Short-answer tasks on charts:
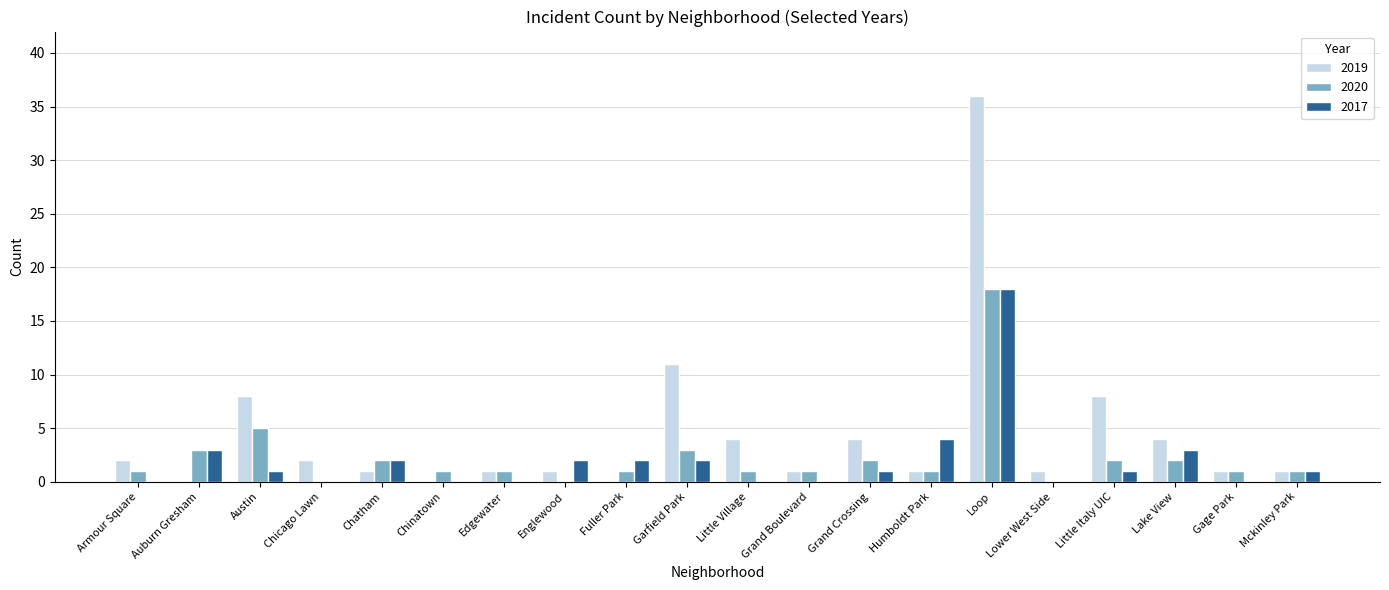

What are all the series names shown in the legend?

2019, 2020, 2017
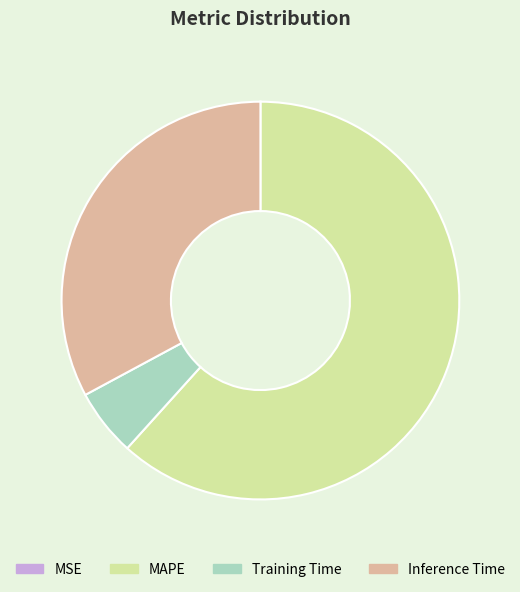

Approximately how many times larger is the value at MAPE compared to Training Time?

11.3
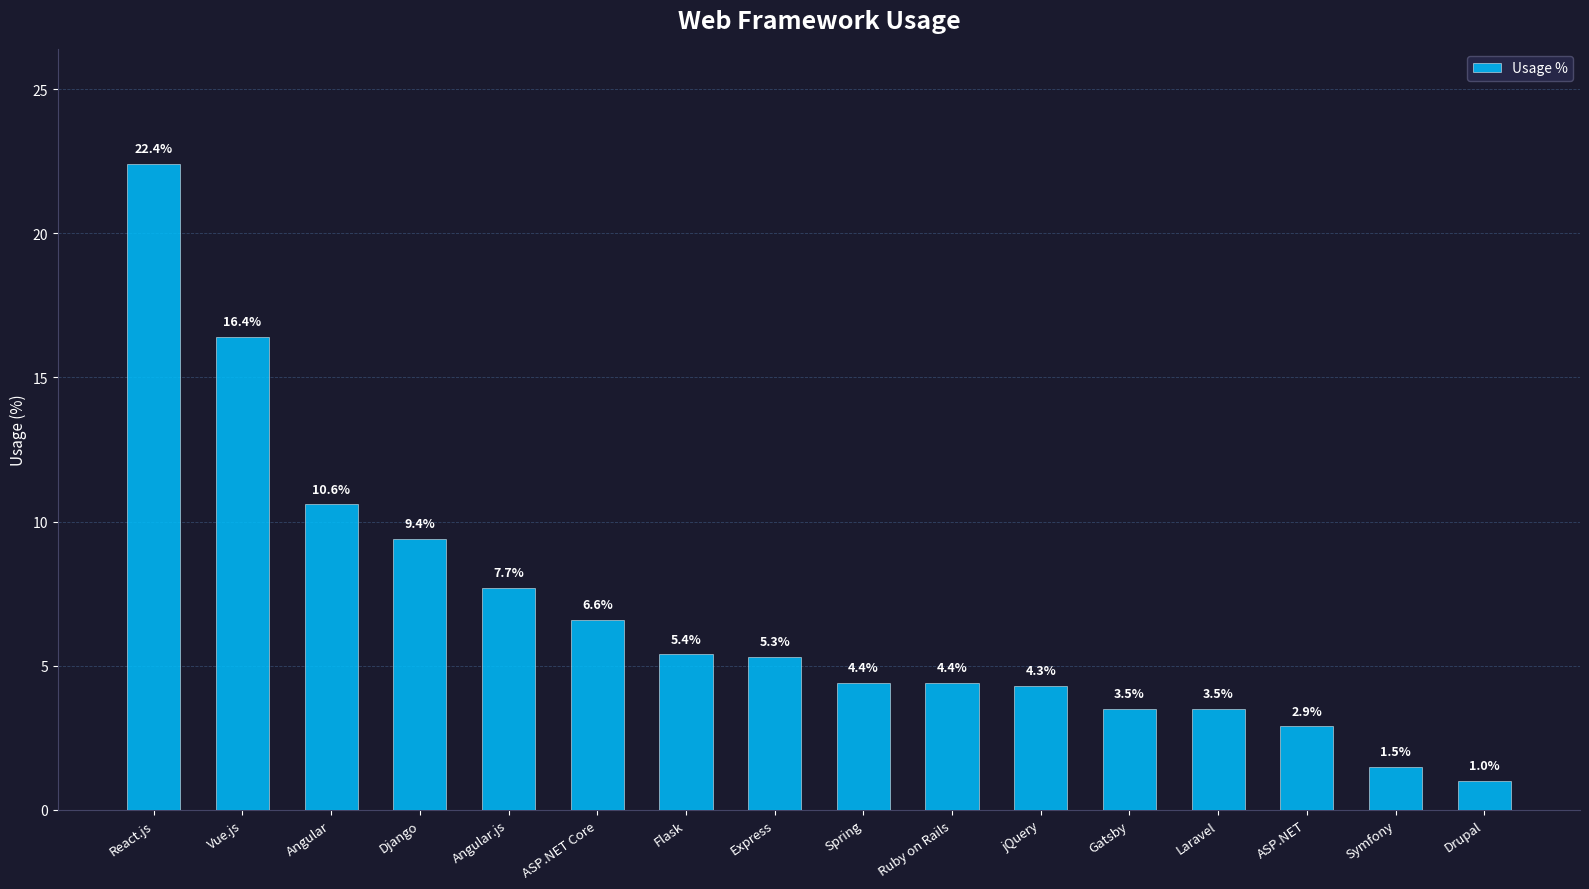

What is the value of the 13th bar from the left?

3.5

## [Task brief]
Put the lines above into a Markdown table with the columns "No." and "Line," numbering each row and omitting the blank lines. Leave the pictures out of the answer.

## [Response box]
| No. | Line |
|---|---|
| 1 | What are all the series names shown in the legend? |
| 2 | 2019, 2020, 2017 |
| 3 | Approximately how many times larger is the value at MAPE compared to Training Time? |
| 4 | 11.3 |
| 5 | What is the value of the 13th bar from the left? |
| 6 | 3.5 |